Two-dimensional materials called molecular aggregates are very effective light emitters that work on a different principle than typical organic light-emitting diodes (OLEDs) or quantum dots. But their potential as components for new kinds of optoelectronic devices has been limited by their relatively slow response time. Now, researchers at MIT, the University of California at Berkeley, and Northeastern University have found a way to overcome that limitation, potentially opening up a variety of applications for these materials.
The findings are described in the journal Proceedings of the National Academy of Sciences, in a paper by MIT associate professor of mechanical engineering Nicholas X. Fang, postdocs Qing Hu and Dafei Jin, and five others.
The key to enhancing the response time of these 2-D molecular aggregates (2DMA), Fang and his team found, is to couple that material with a thin layer of a metal such as silver. The interaction between the 2DMA and the metal that is just a few nanometers away boosts the speed of the material's light pulses more than tenfold.

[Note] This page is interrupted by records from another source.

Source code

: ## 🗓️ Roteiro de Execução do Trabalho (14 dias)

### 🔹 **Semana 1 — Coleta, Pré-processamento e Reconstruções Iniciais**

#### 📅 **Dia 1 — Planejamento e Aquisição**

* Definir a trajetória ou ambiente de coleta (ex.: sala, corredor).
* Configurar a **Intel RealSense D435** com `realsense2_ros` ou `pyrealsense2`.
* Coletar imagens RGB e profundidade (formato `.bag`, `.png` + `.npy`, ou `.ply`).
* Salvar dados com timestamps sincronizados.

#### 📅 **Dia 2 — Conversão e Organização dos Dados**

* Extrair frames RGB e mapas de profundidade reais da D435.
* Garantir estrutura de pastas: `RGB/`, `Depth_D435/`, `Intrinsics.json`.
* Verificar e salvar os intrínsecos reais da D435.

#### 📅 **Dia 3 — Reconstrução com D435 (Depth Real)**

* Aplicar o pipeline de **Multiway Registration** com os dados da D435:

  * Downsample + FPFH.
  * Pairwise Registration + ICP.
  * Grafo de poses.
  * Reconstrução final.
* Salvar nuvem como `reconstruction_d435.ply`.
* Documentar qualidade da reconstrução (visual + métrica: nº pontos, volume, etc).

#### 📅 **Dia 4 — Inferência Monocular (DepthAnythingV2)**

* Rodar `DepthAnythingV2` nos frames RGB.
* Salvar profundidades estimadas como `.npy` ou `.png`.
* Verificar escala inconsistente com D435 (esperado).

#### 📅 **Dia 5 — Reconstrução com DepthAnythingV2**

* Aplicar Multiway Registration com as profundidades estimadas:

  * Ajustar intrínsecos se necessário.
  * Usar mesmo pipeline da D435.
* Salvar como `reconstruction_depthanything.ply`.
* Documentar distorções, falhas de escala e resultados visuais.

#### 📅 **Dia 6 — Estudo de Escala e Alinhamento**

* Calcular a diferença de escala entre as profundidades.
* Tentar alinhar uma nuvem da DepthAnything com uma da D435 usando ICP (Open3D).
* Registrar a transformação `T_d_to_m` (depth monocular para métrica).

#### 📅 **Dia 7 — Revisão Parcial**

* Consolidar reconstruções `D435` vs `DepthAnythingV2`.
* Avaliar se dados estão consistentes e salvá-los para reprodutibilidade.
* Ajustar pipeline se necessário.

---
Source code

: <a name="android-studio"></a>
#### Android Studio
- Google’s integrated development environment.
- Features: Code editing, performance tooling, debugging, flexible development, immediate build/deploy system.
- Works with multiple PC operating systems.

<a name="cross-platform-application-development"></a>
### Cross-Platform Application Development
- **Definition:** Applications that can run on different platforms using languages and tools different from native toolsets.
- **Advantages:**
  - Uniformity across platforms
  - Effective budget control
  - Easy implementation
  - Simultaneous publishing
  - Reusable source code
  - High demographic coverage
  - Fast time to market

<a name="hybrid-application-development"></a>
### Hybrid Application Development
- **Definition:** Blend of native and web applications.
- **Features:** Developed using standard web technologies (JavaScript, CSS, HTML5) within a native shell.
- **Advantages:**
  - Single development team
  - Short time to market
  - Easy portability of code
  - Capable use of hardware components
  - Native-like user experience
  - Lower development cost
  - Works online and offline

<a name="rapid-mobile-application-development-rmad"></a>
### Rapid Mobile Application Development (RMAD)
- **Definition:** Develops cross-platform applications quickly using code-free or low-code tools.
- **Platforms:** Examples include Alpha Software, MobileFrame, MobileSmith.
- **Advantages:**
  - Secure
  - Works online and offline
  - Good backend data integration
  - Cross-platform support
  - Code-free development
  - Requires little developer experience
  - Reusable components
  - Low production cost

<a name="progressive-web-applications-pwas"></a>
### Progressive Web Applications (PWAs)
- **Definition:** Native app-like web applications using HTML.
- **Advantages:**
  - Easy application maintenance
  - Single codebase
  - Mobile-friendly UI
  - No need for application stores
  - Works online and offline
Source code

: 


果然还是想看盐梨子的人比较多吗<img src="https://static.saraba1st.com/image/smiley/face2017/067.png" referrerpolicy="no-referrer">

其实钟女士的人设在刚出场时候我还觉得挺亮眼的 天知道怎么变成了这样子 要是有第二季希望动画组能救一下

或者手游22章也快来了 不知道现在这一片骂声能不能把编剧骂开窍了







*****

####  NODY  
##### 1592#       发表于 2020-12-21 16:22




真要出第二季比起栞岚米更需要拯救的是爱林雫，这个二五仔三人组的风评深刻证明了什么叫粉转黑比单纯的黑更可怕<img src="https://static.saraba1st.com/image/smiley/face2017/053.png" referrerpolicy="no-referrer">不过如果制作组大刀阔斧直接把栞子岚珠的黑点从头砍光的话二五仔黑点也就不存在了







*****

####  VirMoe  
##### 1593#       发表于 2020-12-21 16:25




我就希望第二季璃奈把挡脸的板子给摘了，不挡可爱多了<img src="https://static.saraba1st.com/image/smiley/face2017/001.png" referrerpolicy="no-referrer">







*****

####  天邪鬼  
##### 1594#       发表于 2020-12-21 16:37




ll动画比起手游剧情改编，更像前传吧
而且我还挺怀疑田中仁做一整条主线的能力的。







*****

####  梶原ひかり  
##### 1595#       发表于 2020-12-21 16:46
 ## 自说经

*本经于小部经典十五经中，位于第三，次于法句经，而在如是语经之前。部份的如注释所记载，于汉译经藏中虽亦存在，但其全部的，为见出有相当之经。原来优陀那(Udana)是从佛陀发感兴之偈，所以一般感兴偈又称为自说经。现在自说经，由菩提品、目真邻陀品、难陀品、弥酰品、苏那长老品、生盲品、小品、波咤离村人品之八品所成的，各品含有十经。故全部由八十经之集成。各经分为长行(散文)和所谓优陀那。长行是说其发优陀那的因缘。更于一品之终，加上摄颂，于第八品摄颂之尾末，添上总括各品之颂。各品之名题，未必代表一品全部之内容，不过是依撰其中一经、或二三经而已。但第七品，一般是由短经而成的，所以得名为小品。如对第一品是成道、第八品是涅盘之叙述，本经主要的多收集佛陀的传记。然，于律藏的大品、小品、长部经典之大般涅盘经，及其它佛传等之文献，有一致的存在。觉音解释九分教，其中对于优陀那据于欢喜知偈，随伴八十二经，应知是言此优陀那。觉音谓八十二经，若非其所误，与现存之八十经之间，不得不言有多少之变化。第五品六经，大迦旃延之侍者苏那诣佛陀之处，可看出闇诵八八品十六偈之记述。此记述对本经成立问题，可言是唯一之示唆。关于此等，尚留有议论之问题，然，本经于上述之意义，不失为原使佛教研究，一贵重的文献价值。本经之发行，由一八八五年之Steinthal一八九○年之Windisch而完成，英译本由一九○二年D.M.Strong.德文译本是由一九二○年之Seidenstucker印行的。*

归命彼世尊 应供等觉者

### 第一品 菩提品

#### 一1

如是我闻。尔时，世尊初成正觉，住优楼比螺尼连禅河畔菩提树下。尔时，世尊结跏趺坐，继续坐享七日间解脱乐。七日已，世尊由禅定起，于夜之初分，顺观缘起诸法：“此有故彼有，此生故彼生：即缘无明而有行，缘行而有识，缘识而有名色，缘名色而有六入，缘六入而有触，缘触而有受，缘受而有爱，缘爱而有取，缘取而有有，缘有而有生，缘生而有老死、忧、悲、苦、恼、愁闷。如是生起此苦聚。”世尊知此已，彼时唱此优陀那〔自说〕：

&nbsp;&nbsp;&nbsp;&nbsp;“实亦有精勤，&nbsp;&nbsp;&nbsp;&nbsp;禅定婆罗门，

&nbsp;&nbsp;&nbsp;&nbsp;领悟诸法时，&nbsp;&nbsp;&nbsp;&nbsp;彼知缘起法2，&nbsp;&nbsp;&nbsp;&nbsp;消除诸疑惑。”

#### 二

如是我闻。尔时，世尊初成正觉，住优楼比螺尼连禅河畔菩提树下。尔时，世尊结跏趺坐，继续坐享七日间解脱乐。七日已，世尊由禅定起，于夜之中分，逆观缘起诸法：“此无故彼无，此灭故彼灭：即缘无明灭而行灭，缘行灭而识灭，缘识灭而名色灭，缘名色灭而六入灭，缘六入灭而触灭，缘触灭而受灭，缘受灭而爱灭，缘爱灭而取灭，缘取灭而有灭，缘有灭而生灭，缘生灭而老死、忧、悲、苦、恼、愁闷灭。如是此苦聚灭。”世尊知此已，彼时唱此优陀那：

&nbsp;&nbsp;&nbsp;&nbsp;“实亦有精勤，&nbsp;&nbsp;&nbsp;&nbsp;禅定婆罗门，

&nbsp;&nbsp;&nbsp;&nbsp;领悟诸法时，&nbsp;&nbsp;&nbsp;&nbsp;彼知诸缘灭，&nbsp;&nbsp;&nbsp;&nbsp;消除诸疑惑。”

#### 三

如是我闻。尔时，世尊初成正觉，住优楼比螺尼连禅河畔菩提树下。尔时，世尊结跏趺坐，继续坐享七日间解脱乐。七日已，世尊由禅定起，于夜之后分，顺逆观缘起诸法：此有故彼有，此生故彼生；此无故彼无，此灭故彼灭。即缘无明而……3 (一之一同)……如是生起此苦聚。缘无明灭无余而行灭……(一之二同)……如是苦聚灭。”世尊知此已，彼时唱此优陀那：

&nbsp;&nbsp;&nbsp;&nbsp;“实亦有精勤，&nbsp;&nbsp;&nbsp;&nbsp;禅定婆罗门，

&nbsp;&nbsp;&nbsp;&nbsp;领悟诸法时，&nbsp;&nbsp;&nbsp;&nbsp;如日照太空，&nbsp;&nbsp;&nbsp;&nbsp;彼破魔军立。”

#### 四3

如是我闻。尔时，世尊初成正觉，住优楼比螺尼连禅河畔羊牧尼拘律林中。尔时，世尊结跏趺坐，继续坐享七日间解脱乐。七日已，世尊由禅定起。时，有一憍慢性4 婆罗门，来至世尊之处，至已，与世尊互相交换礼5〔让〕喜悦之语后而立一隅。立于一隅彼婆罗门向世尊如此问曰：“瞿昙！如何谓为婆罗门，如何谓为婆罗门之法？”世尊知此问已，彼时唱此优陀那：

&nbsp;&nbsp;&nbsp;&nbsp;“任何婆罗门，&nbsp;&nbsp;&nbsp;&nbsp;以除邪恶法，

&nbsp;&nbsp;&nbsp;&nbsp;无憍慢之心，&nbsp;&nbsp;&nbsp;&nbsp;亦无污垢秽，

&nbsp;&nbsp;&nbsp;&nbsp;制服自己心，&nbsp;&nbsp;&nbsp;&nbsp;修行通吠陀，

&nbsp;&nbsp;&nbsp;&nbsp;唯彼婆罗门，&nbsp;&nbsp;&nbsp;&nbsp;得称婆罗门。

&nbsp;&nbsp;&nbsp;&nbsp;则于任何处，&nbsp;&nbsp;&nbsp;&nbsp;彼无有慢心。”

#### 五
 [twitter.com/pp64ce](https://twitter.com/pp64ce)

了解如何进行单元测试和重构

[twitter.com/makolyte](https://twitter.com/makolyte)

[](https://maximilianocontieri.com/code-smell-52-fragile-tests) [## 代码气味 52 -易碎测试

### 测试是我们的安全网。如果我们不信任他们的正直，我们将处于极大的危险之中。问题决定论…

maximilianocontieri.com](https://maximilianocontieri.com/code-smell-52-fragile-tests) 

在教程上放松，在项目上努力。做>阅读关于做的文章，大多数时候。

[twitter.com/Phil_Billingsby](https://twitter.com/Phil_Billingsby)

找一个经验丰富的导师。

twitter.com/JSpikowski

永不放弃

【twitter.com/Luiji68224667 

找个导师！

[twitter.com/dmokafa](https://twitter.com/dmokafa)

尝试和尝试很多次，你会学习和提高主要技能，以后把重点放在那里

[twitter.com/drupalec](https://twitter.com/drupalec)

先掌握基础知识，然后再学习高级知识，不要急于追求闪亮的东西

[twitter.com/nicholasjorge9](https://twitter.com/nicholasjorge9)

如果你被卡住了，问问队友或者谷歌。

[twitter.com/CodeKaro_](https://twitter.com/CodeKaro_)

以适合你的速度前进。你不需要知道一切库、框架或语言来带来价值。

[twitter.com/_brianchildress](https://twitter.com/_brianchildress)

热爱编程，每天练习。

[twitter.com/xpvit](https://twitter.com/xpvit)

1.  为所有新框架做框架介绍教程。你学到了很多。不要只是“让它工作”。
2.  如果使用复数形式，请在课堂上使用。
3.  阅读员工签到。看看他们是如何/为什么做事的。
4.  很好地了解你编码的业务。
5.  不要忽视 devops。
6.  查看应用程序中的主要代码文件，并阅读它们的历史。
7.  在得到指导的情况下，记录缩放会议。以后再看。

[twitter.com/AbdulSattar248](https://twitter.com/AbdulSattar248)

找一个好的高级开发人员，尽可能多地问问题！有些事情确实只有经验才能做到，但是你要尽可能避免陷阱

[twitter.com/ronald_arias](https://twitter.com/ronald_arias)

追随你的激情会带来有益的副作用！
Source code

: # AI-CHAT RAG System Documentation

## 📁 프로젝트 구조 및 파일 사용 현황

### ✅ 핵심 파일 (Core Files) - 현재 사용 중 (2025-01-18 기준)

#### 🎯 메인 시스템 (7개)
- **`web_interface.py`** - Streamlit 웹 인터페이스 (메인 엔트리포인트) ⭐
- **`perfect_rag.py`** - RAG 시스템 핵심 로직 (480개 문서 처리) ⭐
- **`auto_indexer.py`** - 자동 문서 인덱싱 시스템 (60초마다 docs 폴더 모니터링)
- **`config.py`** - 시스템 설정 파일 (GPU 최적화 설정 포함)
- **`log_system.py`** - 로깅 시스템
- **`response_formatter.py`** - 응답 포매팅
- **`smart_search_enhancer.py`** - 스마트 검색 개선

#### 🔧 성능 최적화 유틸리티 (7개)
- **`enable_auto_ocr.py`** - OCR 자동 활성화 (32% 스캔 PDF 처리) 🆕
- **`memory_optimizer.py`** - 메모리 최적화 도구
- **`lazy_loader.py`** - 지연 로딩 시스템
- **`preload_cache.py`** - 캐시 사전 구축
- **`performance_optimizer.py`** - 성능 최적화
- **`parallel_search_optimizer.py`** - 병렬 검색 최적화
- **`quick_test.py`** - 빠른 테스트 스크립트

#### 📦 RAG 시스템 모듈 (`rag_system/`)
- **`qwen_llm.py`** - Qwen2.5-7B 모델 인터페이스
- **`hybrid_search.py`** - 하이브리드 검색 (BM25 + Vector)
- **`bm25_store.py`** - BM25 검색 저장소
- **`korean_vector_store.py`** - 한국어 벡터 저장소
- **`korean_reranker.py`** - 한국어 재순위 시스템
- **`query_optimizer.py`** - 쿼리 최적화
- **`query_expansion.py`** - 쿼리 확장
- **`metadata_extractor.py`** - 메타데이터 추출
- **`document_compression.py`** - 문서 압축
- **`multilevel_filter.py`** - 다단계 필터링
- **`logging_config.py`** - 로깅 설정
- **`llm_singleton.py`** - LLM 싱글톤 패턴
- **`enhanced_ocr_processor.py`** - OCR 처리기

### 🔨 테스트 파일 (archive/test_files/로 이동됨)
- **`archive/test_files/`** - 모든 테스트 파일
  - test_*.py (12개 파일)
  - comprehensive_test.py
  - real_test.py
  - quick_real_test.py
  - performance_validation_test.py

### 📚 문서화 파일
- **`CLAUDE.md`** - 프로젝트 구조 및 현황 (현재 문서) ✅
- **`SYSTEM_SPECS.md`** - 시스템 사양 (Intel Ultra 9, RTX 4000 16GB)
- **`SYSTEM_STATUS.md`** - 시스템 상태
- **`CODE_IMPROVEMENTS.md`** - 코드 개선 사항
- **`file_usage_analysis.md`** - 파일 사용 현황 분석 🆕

These 2DMA materials exhibit a number of unusual properties and have been used to create exotic forms of matter, known as Bose-Einstein condensates, at room temperature, while other approaches required extreme cooling. They have also been applied in technologies such as solar cells and light-harvesting organic antennas. But the new work for the first time identifies the strong influence that a very close sheet of metal can have on the way these materials emit light.
In order for these materials to be useful in devices such as photonic chips -- which are like semiconductor chips but carry out their operations using light instead of electrons -- "the challenge is to be able to switch them on and off quickly," which had not been possible before, Fang says.
With the metal substrate nearby, the response time for the light emission dropped from 60 picoseconds (trillionths of a second) to just 2 picoseconds, Fang says: "This is pretty exciting, because we observed this effect even when the material is 5 to 10 nanometers away from the surface," with a spacing layer of polymer in between. That's enough of a separation that fabricating such paired materials in quantity should not be an overly demanding process. "This is something we think could be adapted to roll-to-roll printing," he says.
If used for signal processing, such as sending data by light rather than radio waves, Fang says, this advance could lead to a data transmission rate of about 40 gigahertz, which is eight times faster than such devices can currently deliver. This is "a very promising step, but it's still very early" as far as translating that into practical, manufacturable devices, he cautions.
The team studied only one of the many kinds of molecular aggregates that have been developed, so there may still be opportunities to find even better variations. "This is actually a very rich family of luminous materials," Fang says.
Because the responsiveness of the material is so strongly influenced by the exact proximity of the nearby metal substrate, such systems could also be used for very precise measuring tools. "The interaction is reduced as a function of the gap size, so it could now be used if we want to measure the proximity of a surface," Fang says.
As the team continues its studies of these materials, one next step is to study the effects that patterning of the metal surface might have, since the tests so far only used flat surfaces. Other questions to be addressed include determining the useful lifetimes of these materials and how they might be extended.
Fang says a first prototype of a device using this system might be produced "within a year or so."